Supreme Court Will Decide If Overfunded Pension Plans May Be Sued

Allen Smith, J.D. By Allen Smith, J.D. August 23, 2019
Supreme Court Will Decide If Overfunded Pension Plans May Be Sued

​An overfunded—rather than underfunded—pension plan is desirable, but does overfunding block plan participants' claim of breach of fiduciary duty? The U.S. Supreme Court will consider that question in its next term, which starts Oct. 7. Depending on the court's ruling, defined-benefits plan sponsors may expect a spike in such claims.

In the case before the high court, Thole v. U.S. Bank, a defined-benefits plan was invested exclusively in stocks. During the Great Recession, the plan lost $748 million, according to the plaintiffs. While it was underfunded, plan participants sued, alleging a breach of the duty of loyalty and prudence in violation of the Employee Retirement Income Security Act. The plan sponsors then made a substantial contribution to the plan, resulting in it being overfunded.

The district court dismissed the case and the appeals court affirmed, determining that when a plan is overfunded "there is no actual or imminent injury to the plan itself."

The plaintiffs appealed to the Supreme Court, which agreed to hear the case.

Solicitor General Supports Plaintiffs

In a brief, Solicitor General Noel Francisco supported the plaintiffs' argument that an overfunded plan may be sued. Even though being overfunded sounds like a good thing, "the risk of underpayment does not vanish the instant a plan crosses the threshold from underfunded to overfunded under a statutory formula," Francisco said.

He noted that statutory-funding status and minimum-funding requirements are based on actuarial tables, inflation, interest rates, and other economic factors and predictions. "Given normal fluctuations in those bases and assumptions, it is easy to imagine a plan toggling somewhat frequently between overfunded and underfunded," he said. "It would be bizarre to tether a plaintiff's standing—and thus a federal court's power to hear a case—to such a volatile and arbitrary metric."

A plan's funded status is just a snapshot of the plan's position and based on expected results. "A market shift, a change in assumptions or an updated valuation of liabilities can change the funded position significantly, even over the course of one day," said Joanne Jacobson, J.D., principal in Buck's Compliance Consulting Center in Washington, D.C.

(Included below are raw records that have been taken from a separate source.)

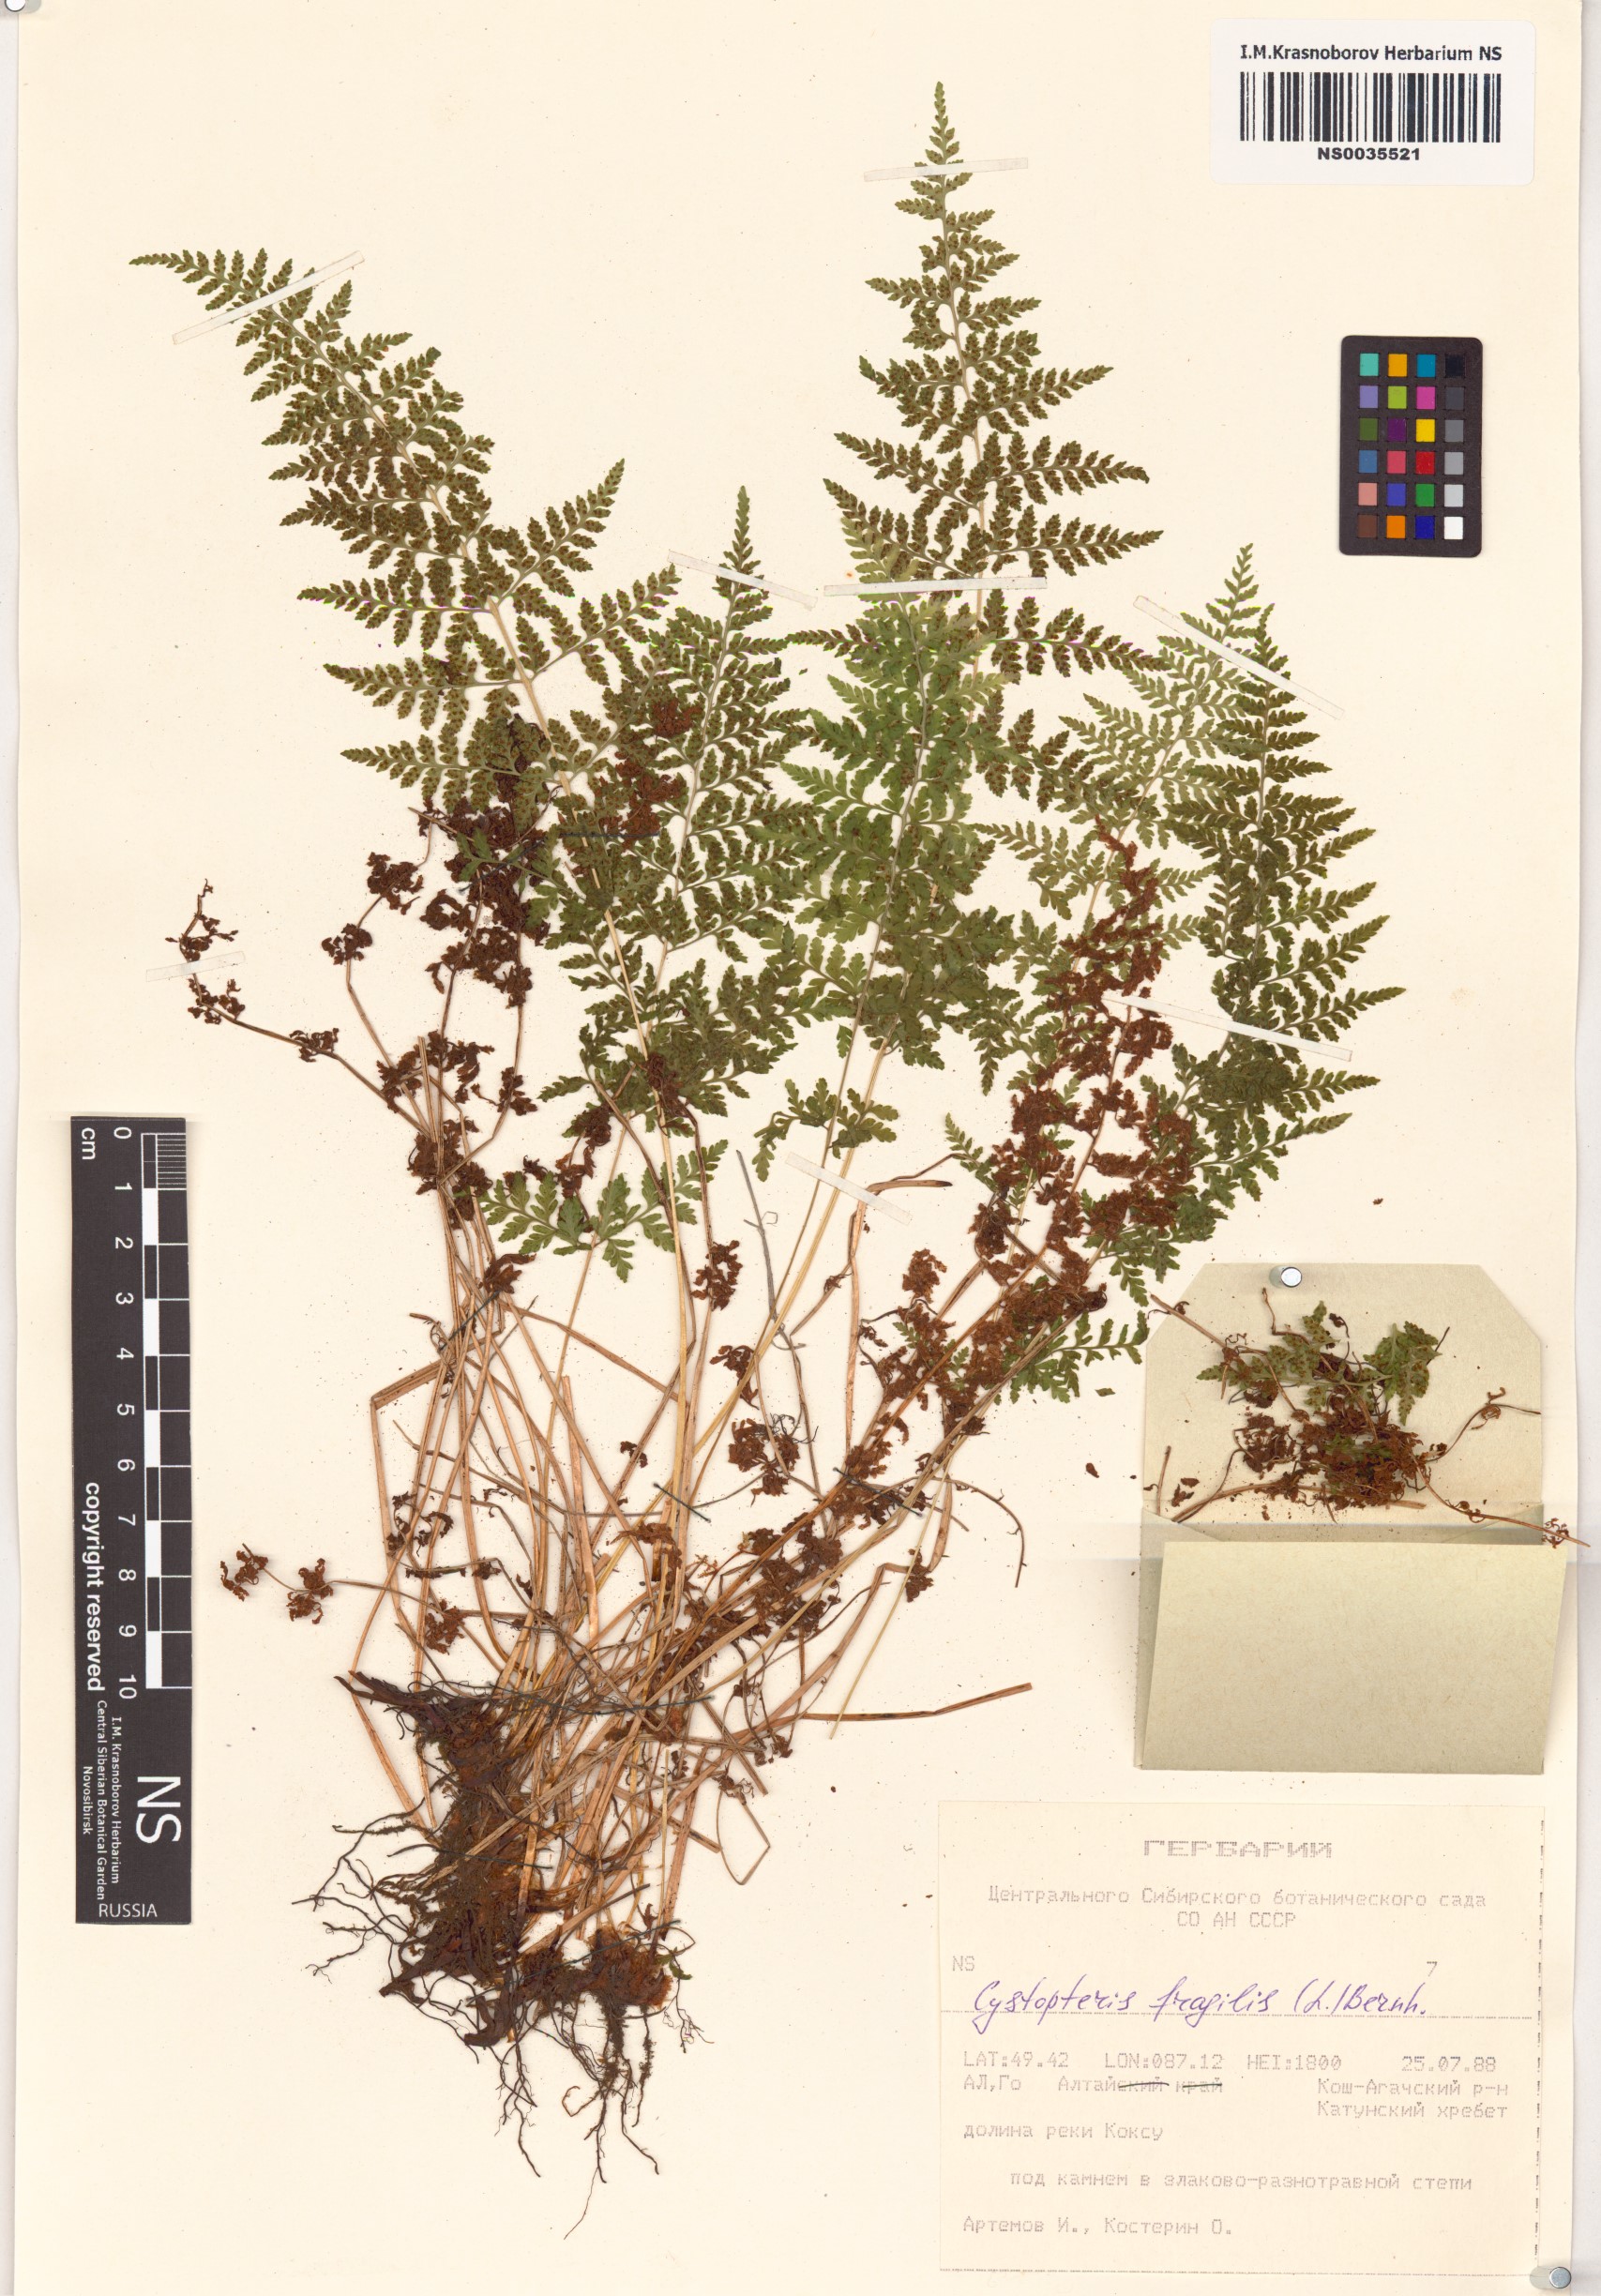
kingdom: Plantae
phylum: Tracheophyta
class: Polypodiopsida
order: Polypodiales
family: Cystopteridaceae
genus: Cystopteris
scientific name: Cystopteris fragilis
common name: Brittle bladder fern
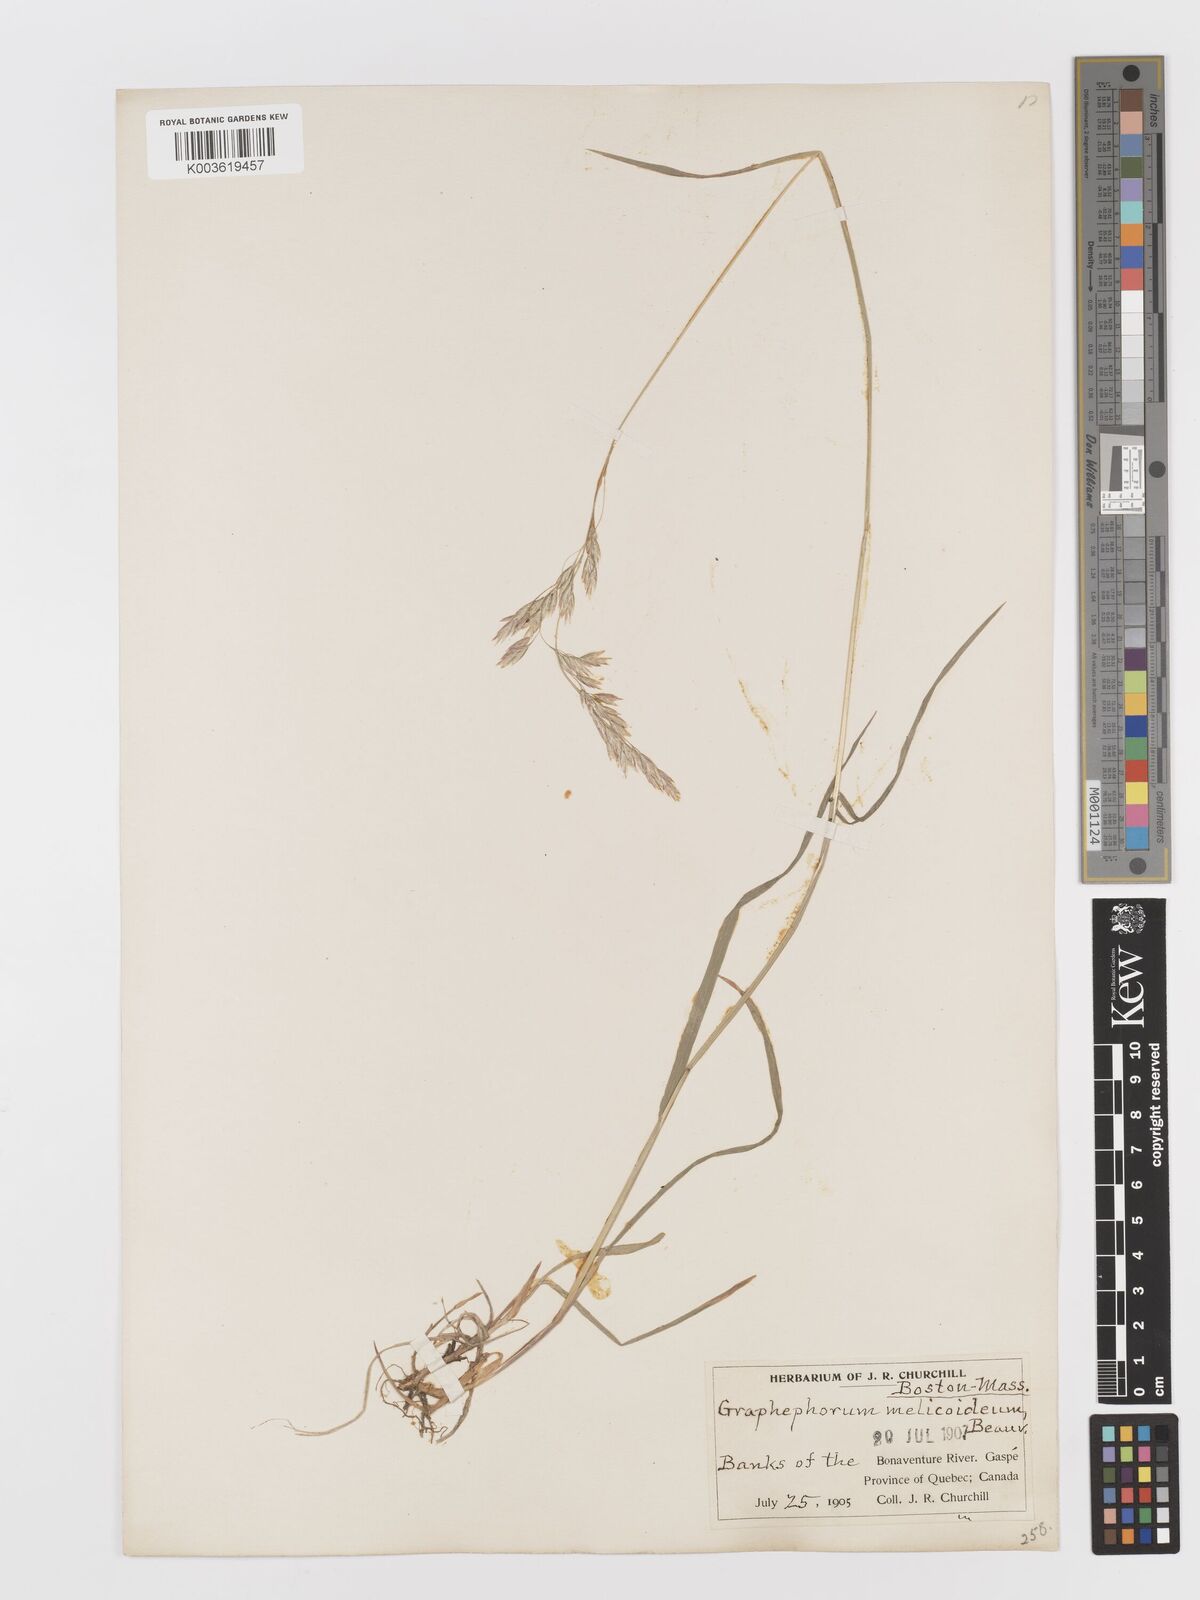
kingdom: Plantae
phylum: Tracheophyta
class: Liliopsida
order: Poales
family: Poaceae
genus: Graphephorum
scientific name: Graphephorum melicoides
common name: False melic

When a pension plan becomes underfunded, the plan sponsor will have to pay additional premiums to the Pension Benefit Guaranty Corp. If a pension plan becomes less than 80-percent-funded during a plan year or less than 90-percent-funded for three consecutive years, the plan sponsor must make a cash payment to the pension plan trust, explained Nicole Bogard, an attorney with Barnes & Thornburg in Atlanta.

Increase in Litigation Feared

If the Supreme Court reverses the appeals court decision, "there most definitely will be a spike in defined-benefits [plan] litigation, and it could propel even more employer sponsors to terminate their defined-benefits plans," Jacobson predicted.

Pension plans already are becoming scarce. "Many employers are freezing the defined-benefits pension plan and taking steps to de-risk the pension plan liability by partnering with a reputable insurance company for retiree buyouts and other de-risking strategies," Bogard said.

"Defined-benefits plan litigation until recently was not that common, though there has been a spate of lawsuits recently alleging breach of fiduciary duty for using out-of-date actuarial factors," Jacobson said.

[SHRM members-only toolkit: Defining and Administering Defined Benefit Retirement Plans]

Defined-contribution plan litigation, by contrast, had been common until the Supreme Court decided Fifth-Third v. Dudenhoeffer, establishing tough "stock-drop" litigation pleading standards, she noted. In so-called stock-drop cases, participants in employee stock ownership plans sue plan fiduciaries when company stock prices drop, and they usually argue that the company should have sold the stocks based on information it had about the stock's value.

"With defined-benefits plans, the fiduciary's response is simple," Jacobson said. "The funding of a plan can be changed by additional employer contributions."

Plan participants bear the risk of not being able to receive full benefits if a company defaults on its defined-benefits plan obligations. "As a practical matter, when a company defaults, the Pension Benefit Guaranty Corp. takes over the plan, and participants and beneficiaries usually receive reduced benefits," noted Lowell Walters, an attorney with Carlton Fields in Tampa, Fla. "So, the risk outlined by the plaintiffs could have been real if the company was not healthy enough to make up for losses."

Investment-related litigation is the most common form of benefits plan litigation. "In general, plans that have established investment committees that monitor investments throughout the year and try to balance costs with returns and diversifications win these lawsuits," he said. "If Thole v. U.S. Bank is allowed to proceed, the company may be in a good position to come out victorious if it had a prudent process in place for monitoring its investments."